# My new build only boots when I hit reset button...



## nick1084 (Apr 2, 2011)

I just built a new computer. Starting when the computer is shut off, when I hit the power button the LED fans light up, the motherboard LEDs light up (there's a few various LEDs for things like southbridge power, turbo, and core unlocker)), the hard drive activity light flickers on and off... but I don't get a post screen or a beep for a successful boot. However, if I hit the reset button at this point the computer beeps and I get a post screen then everything works perfectly fine. The computer boots properly when I restart from windows as well. The only time booting up fails is when it is completely shut down and I hit the power button. 

Initially I thought it was bad memory. I tried booting with some memory that I knew for a fact was good. Same problem. Then I thought the hard drive had issues. So I replaced it with a hard drive that I knew was good. Same problem. I thought maybe I had too many things plugged into the power supply so I tried again with the bare minimum (1 CPU fan, hard drive, 1 stick of memory, and motherboard) and that had the same result. So I thought maybe the power supply was bad. I took the power supply and put it into another computer that I knew was working correctly. The other computer booted correctly from the off state with this power supply. So now I'm stumped. 

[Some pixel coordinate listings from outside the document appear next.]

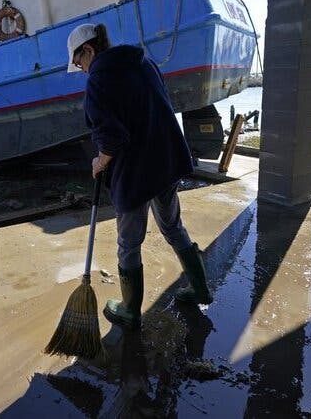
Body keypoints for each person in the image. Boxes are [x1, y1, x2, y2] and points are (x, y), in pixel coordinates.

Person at [66, 23, 213, 330]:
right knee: (173, 226)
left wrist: (99, 161)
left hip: (136, 171)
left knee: (129, 243)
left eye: (79, 62)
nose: (81, 69)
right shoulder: (144, 63)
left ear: (89, 50)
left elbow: (111, 138)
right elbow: (160, 106)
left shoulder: (98, 80)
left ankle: (130, 311)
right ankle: (200, 289)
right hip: (167, 160)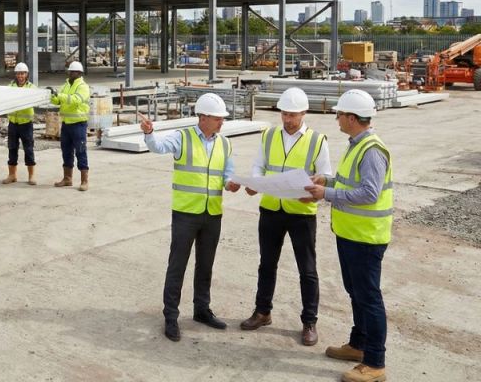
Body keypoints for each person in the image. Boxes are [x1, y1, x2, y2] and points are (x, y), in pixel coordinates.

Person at [303, 89, 392, 382]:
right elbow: (349, 181)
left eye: (340, 114)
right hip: (351, 234)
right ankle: (358, 345)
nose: (337, 118)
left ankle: (375, 363)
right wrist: (326, 179)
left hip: (366, 238)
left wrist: (325, 193)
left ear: (352, 118)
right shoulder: (357, 145)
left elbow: (369, 193)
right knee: (357, 294)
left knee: (369, 298)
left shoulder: (372, 150)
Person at [140, 93, 241, 341]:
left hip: (212, 213)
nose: (222, 123)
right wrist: (149, 133)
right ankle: (171, 316)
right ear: (203, 117)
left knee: (205, 265)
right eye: (218, 118)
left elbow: (227, 174)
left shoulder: (224, 143)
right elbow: (158, 146)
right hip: (186, 213)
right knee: (177, 266)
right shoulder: (183, 137)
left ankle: (201, 310)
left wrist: (231, 184)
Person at [240, 87, 332, 346]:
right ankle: (262, 312)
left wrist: (314, 195)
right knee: (266, 264)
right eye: (284, 113)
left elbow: (325, 174)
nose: (287, 119)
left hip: (301, 213)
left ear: (304, 113)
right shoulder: (269, 135)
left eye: (292, 114)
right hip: (271, 209)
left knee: (307, 270)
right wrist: (255, 182)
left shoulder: (317, 140)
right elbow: (259, 164)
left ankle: (309, 322)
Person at [49, 60, 90, 191]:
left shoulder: (83, 86)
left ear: (79, 73)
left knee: (81, 151)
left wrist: (59, 95)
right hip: (66, 123)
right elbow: (58, 100)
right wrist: (51, 95)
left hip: (78, 124)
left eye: (73, 72)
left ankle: (84, 181)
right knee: (66, 151)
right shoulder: (66, 85)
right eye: (70, 71)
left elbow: (75, 100)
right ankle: (67, 178)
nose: (71, 73)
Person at [3, 62, 37, 185]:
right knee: (12, 149)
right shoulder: (10, 87)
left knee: (28, 149)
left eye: (22, 73)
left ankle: (31, 176)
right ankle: (12, 175)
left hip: (26, 124)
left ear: (26, 74)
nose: (20, 76)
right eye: (18, 73)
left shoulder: (31, 88)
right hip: (13, 123)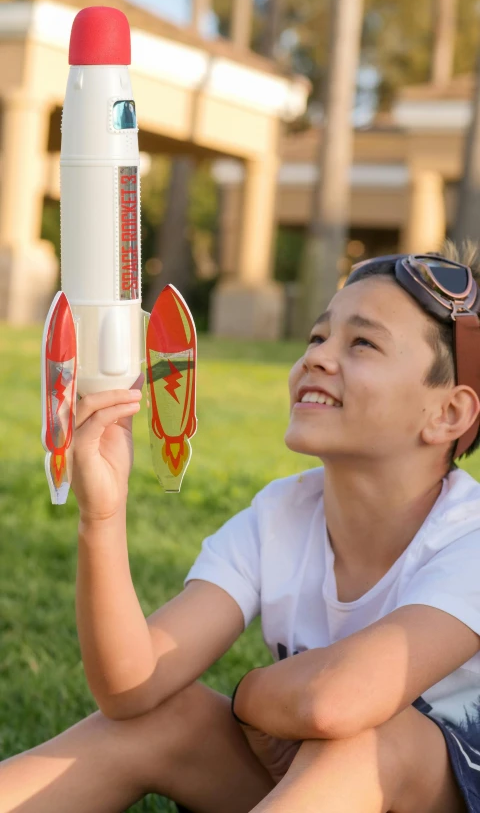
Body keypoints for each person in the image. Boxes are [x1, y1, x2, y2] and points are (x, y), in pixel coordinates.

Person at [2, 239, 480, 813]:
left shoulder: (469, 538)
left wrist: (250, 698)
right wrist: (101, 516)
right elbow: (132, 686)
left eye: (362, 343)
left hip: (417, 789)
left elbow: (336, 702)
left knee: (375, 739)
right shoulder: (278, 516)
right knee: (166, 716)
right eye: (318, 337)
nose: (319, 357)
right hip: (314, 791)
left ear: (448, 414)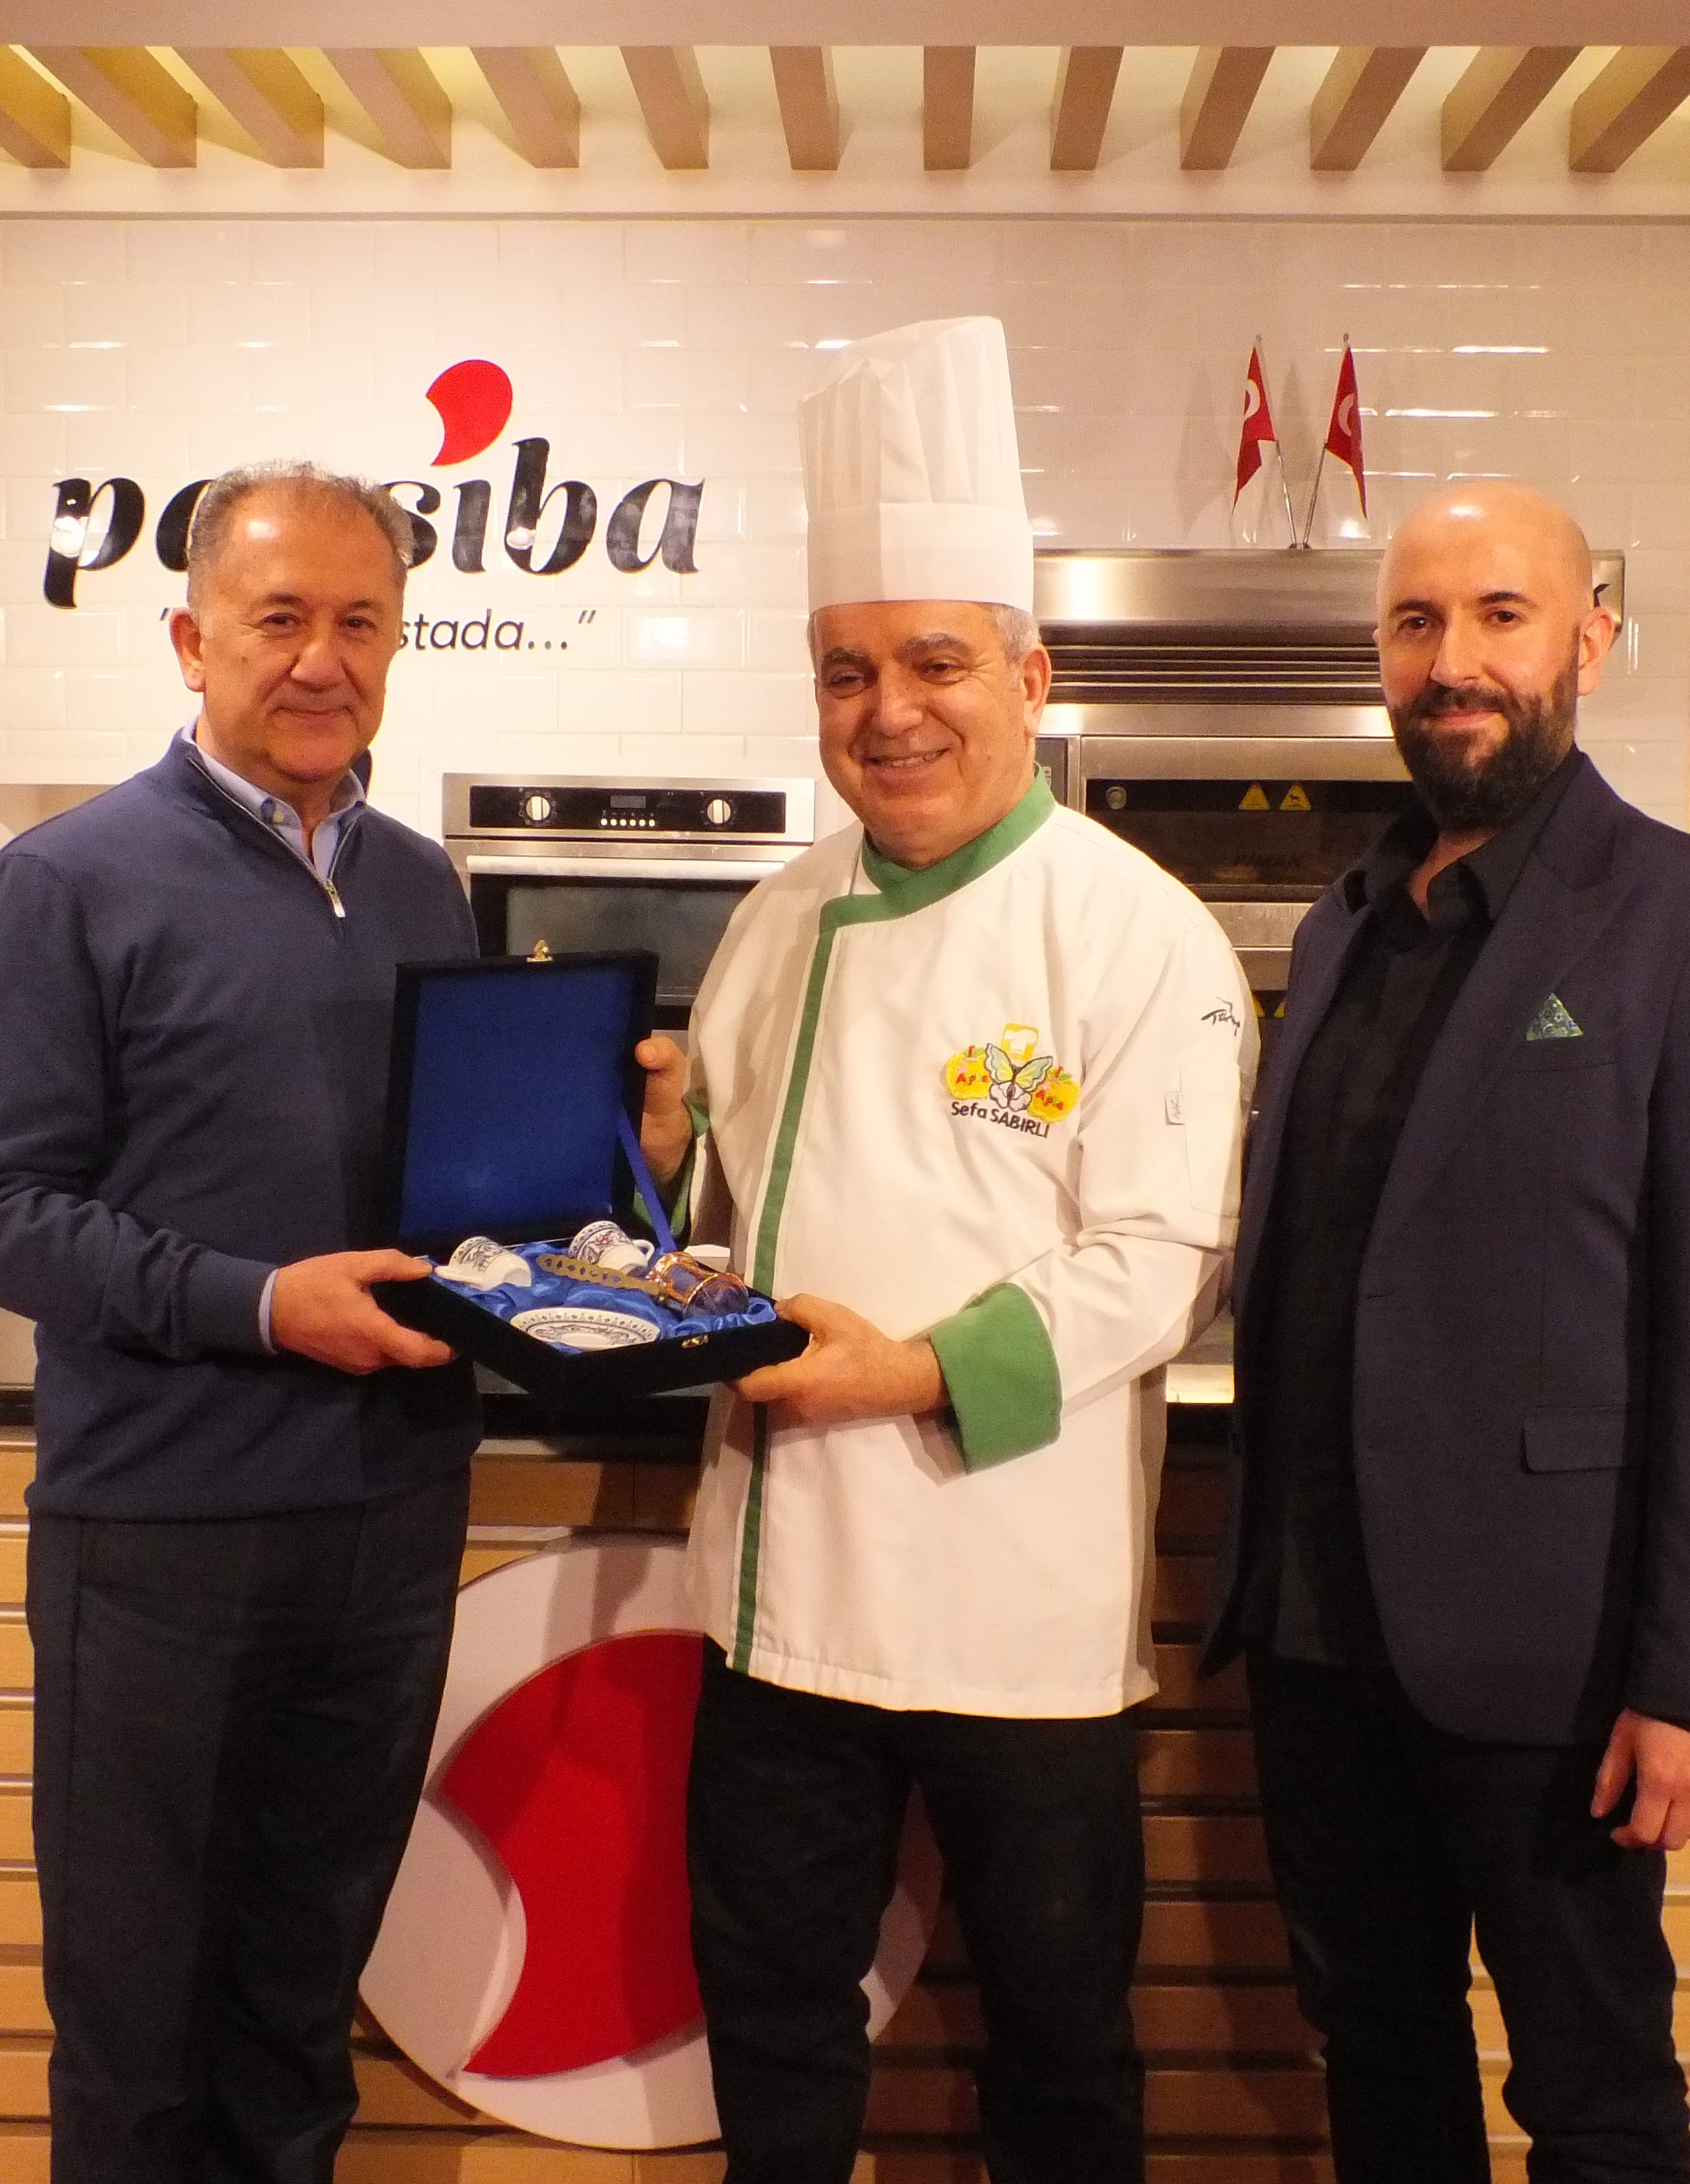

What I'm using in my build...

Antec 1200 v3 case
ASUS M4A89GTD Pro / USB 3.0
AMD Phenom II 1090T BE
G.Skill Ripjaws 4GB 2000 MHz (downclocked to 1600) x2
LiteOn CD/DVD burner
Corsair H70 CPU cooler w/ push/pull fans
4 120mm case fans and a 200m case fan on top
VisionTek 650 watt power supply 

I'm running windows 7 64-bit if that matters.

Any input would be greatly appreciated. Googling hasn't helped me much...

PS: It definitely works perfectly once I hit reset and it actually boots... 30 min of Prime95 with a max temp of 39 C, no errors, and an error-free pass of of memtest85. So it's definitely not overheating and the system seems pretty stable. Everything is running with stock settings except the memory.

PSS: I'm positive I have the reset and power buttons plugged into the correct places on the motherboard as well.


----------



## Rich-M (May 2, 2007)

I can't help but wonder if you don't have the "PW" and "RES" jumpers reversed as I seem to remember having this happen once before when I accidentally did that a few years ago. On most motherboards they are opposite each other.


----------



## Tyree (May 10, 2009)

Same thoughts a Rich-M about the front panel connections.
Are you using the Onboard Graphics? I also have to be suspicious of the VisionTek PSU. Can you try another PSU in your PC?


----------



## nick1084 (Apr 2, 2011)

I'm definitely sure PW and RES are in the correct places on the front panel and I have tried switching them. It just resulted in the same problem with different buttons. I had to hit reset to power on then power to boot. I have another PSU. My next step was to try another PSU. So I'll update when I finish switching in the other PSU. It has the same watts but I don't remember the brand name.


----------



## linderman (May 20, 2005)

nice system but powered by a "door stop"

can't make sushi with carp! :4-thatsba


----------



## nick1084 (Apr 2, 2011)

linderman said:


> nice system but powered by a "door stop"
> 
> can't make sushi with carp! :4-thatsba


Do you think I need one with more watts? Every calculator I used put me below 500 watts so I thought 650 was pretty safe. Any suggestions? I may be in the market for a new one here soon...


----------



## linderman (May 20, 2005)

watts is not the only evaluation concern by a long shot! wattage rating is just one toothpick of the whole box.

two choices for yah

*A)* research the whole story

http://www.techsupportforum.com/forums/f210/power-supply-information-and-selection-192217.html

or just head for the check out line

B) Seasonic 750
Corsair 750-TX V2
XFX Black edition 750
Coolermaster Silent Pro 750


----------



## nick1084 (Apr 2, 2011)

Thanks for the input. I was going to do my own research but I always find it helpful to have a good place to start. Thanks again.


----------



## Tyree (May 10, 2009)

nick1084 said:


> Thanks for the input. I was going to do my own research but I always find it helpful to have a good place to start. Thanks again.


linderman has done all the leg work for you and supplied you with some top quality choices.
The Power Supply Information and Selection is still worth the read though.


----------